Electrical brain stimulation could help people with mental health issues and neurological conditions. In fact, it is widening treatment possibilities for most patients with epilepsy and Parkinson’s disease.

Now, a team of researchers at Mayo Clinic has developed a set of paradigms that simplify comparisons between effects of electrical brain stimulation.

Collaborating with an international expert, the researchers developed artificial intelligence (AI) algorithms to develop a new type of algorithm called “basis profile curve identification,” according to Science Daily. 
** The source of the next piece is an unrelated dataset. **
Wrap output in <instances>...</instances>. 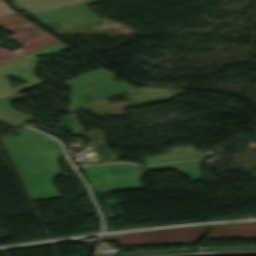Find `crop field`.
Returning a JSON list of instances; mask_svg holds the SVG:
<instances>
[{"instance_id": "crop-field-1", "label": "crop field", "mask_w": 256, "mask_h": 256, "mask_svg": "<svg viewBox=\"0 0 256 256\" xmlns=\"http://www.w3.org/2000/svg\"><path fill=\"white\" fill-rule=\"evenodd\" d=\"M19 136L3 138L33 200L59 197L53 179L61 175L58 161L62 148L38 131L22 129Z\"/></svg>"}, {"instance_id": "crop-field-2", "label": "crop field", "mask_w": 256, "mask_h": 256, "mask_svg": "<svg viewBox=\"0 0 256 256\" xmlns=\"http://www.w3.org/2000/svg\"><path fill=\"white\" fill-rule=\"evenodd\" d=\"M106 71L100 68L64 82L72 88L73 95L70 97L73 101L72 109L90 105L83 99L92 96L104 100L126 92L135 104H143L169 101L183 91L150 87L133 90L127 83L114 82L113 75Z\"/></svg>"}, {"instance_id": "crop-field-3", "label": "crop field", "mask_w": 256, "mask_h": 256, "mask_svg": "<svg viewBox=\"0 0 256 256\" xmlns=\"http://www.w3.org/2000/svg\"><path fill=\"white\" fill-rule=\"evenodd\" d=\"M85 170L92 188L100 192L142 188L140 178L146 173L128 163L90 166Z\"/></svg>"}, {"instance_id": "crop-field-4", "label": "crop field", "mask_w": 256, "mask_h": 256, "mask_svg": "<svg viewBox=\"0 0 256 256\" xmlns=\"http://www.w3.org/2000/svg\"><path fill=\"white\" fill-rule=\"evenodd\" d=\"M13 13L15 12L8 8L2 0H0V16ZM6 24H10V26L6 27L7 29L18 33H23V35L14 38L15 41L21 39L28 42L29 44L20 48L24 51L19 54L0 48V64L12 60L25 53L32 52L53 42L59 41L55 37L33 25L19 15L0 17V25Z\"/></svg>"}, {"instance_id": "crop-field-5", "label": "crop field", "mask_w": 256, "mask_h": 256, "mask_svg": "<svg viewBox=\"0 0 256 256\" xmlns=\"http://www.w3.org/2000/svg\"><path fill=\"white\" fill-rule=\"evenodd\" d=\"M208 232V226L167 229L106 236L104 241H118L121 246L194 243Z\"/></svg>"}, {"instance_id": "crop-field-6", "label": "crop field", "mask_w": 256, "mask_h": 256, "mask_svg": "<svg viewBox=\"0 0 256 256\" xmlns=\"http://www.w3.org/2000/svg\"><path fill=\"white\" fill-rule=\"evenodd\" d=\"M67 47L62 42L52 44L32 54L10 61L0 65V98L16 94L18 91L41 83L34 75V70L38 58L36 56L44 53H53ZM18 76L19 78L29 81L24 85H20L12 89L4 76Z\"/></svg>"}, {"instance_id": "crop-field-7", "label": "crop field", "mask_w": 256, "mask_h": 256, "mask_svg": "<svg viewBox=\"0 0 256 256\" xmlns=\"http://www.w3.org/2000/svg\"><path fill=\"white\" fill-rule=\"evenodd\" d=\"M208 237L256 238V223L212 226Z\"/></svg>"}, {"instance_id": "crop-field-8", "label": "crop field", "mask_w": 256, "mask_h": 256, "mask_svg": "<svg viewBox=\"0 0 256 256\" xmlns=\"http://www.w3.org/2000/svg\"><path fill=\"white\" fill-rule=\"evenodd\" d=\"M193 146L171 148L167 154L146 159L148 164L205 158L203 153H193Z\"/></svg>"}, {"instance_id": "crop-field-9", "label": "crop field", "mask_w": 256, "mask_h": 256, "mask_svg": "<svg viewBox=\"0 0 256 256\" xmlns=\"http://www.w3.org/2000/svg\"><path fill=\"white\" fill-rule=\"evenodd\" d=\"M24 96L21 94L6 97L0 99V120L5 121V122H11L14 124H19V122H27L31 121L32 117L11 109L10 103L12 102L13 99L16 98H23Z\"/></svg>"}, {"instance_id": "crop-field-10", "label": "crop field", "mask_w": 256, "mask_h": 256, "mask_svg": "<svg viewBox=\"0 0 256 256\" xmlns=\"http://www.w3.org/2000/svg\"><path fill=\"white\" fill-rule=\"evenodd\" d=\"M199 162H200V160L191 161V162H183V163L154 165V166H150V168H153L155 170L175 169L179 172H182L184 174L189 175L190 178L192 179V181H198V180H201L200 179V172L198 170Z\"/></svg>"}]
</instances>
They conducted a study, which was published in PLOS Computational Biology, on a patient with a brain tumor who underwent placement of an electrocorticographic electrode array to locate seizures and map brain function before a tumor was removed.

The first author of the study Dr. Kai Miller, a Mayo Clinic neurosurgeon, said, “Our findings show that this new type of algorithm may help us understand which brain regions directly interact with one another, which in turn may help guide placement of electrodes for stimulating devices to treat network brain diseases.”

“As new technology emerges, this type of algorithm may help us to better treat patients with epilepsy, movement disorders like Parkinson’s disease, and psychiatric illnesses like obsessive-compulsive disorder and depression,” he added.

The study co-author Prof. Klaus-Robert Mueller said, “Neurologic data to date is perhaps the most challenging and exciting data to model for AI researchers.”

Dr. Mueller is co-director of the Berlin Institute for the Foundations of Learning and Data and director of the Machine Learning Group.

The researchers provided a downloadable code package so others may explore the technique.